As with most things in life, that "later" eventually showed up, and I found myself doing accounting in a cubicle in front of a computer screen for an overwhelming forty hours a week. Suffice it to say, the binge drinking didn't end with college.

And I remember when Dilbert came out, as a cartoon show, when I was in high school. I despised it. It didn't seem funny to me. I think a large part of why I was so resistant to try and find humor in its subject matter is simply because I didn't want to accept that the horrors it was making fun of were real anywhere in the world. Of course, I was also not familiar with what things were really like in the typical workplace, so a lot of the humor was completely lost on me. But I think the reason I rejected Dilbert was more to do with my own personal theory of the "law of repulsion". (a little spin I put on The Secret's "law of attraction" which, if I may editorialize, seems like bullshit) If you hate something enough, maybe you'll never have to deal with it.

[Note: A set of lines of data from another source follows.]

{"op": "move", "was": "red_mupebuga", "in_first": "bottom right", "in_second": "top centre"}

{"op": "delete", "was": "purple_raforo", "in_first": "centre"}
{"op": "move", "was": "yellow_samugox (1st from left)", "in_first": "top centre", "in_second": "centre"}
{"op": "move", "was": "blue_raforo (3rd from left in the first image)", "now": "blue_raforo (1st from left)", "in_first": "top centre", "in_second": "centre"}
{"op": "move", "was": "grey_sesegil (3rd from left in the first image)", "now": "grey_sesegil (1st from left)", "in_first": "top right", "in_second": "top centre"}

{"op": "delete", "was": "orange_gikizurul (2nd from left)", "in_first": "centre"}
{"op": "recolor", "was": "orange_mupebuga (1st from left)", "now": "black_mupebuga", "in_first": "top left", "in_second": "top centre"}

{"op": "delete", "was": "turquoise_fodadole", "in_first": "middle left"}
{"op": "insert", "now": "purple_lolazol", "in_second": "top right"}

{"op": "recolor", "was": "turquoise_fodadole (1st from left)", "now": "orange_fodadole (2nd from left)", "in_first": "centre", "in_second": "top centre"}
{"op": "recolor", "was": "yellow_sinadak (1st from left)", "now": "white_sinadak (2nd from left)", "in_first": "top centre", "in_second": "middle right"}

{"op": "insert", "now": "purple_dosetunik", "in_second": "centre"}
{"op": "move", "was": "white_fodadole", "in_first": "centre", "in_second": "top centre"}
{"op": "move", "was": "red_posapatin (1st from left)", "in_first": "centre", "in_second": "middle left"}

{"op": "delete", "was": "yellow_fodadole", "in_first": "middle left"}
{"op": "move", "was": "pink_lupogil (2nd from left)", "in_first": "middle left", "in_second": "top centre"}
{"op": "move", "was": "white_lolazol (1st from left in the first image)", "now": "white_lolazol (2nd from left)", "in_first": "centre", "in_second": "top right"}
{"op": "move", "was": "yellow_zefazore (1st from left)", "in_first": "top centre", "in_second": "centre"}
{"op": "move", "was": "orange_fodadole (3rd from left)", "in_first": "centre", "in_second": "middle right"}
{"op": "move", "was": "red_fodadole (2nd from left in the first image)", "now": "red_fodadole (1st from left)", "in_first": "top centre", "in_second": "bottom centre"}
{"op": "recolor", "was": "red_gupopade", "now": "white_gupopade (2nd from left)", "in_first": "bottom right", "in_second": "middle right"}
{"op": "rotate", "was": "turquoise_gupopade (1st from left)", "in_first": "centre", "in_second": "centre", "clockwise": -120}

The hating didn't really work. I had the same feelings about "The Office" when it first came out. I didn't want to accept that show as funny because it felt like I was contributing to the problem. It felt like if I layed down and just laughed at these atrocities that I was in some way tolerating them. But, of course, there's really nothing any of us can do about them, save for running off and starting our own companies so we don't have to work for anyone else...and I don't see most of us doing that anytime soon.

The humor in Dilbert still isn't funny to me, because there's no tact to how the material is presented. It's just scribbled down and handed to us on paper. Engineers in cubicles with an annoying boss. It's uninspiring and unimaginative, like Garfield, but if people find humor in it, then that's okay. The Office is quite a bit more creative, more subtle, and each and every character on there represents a stereotype found in offices everywhere, one of which at least one of us has worked at some job.

Shows always take place in offices...why is that? What about a corporate gym? An auto factory? Surely there's the same bureaucratic nonsense going on in those places, the same dynamics between the same types of people, that we could be entertained on unfamiliar territory. I suppose it's because the majority of us are driving into industrial parks and sitting in cubes all day...we're the largest demographic. And I suppose if we really want escapism, Baywatch would be a much more interesting choice.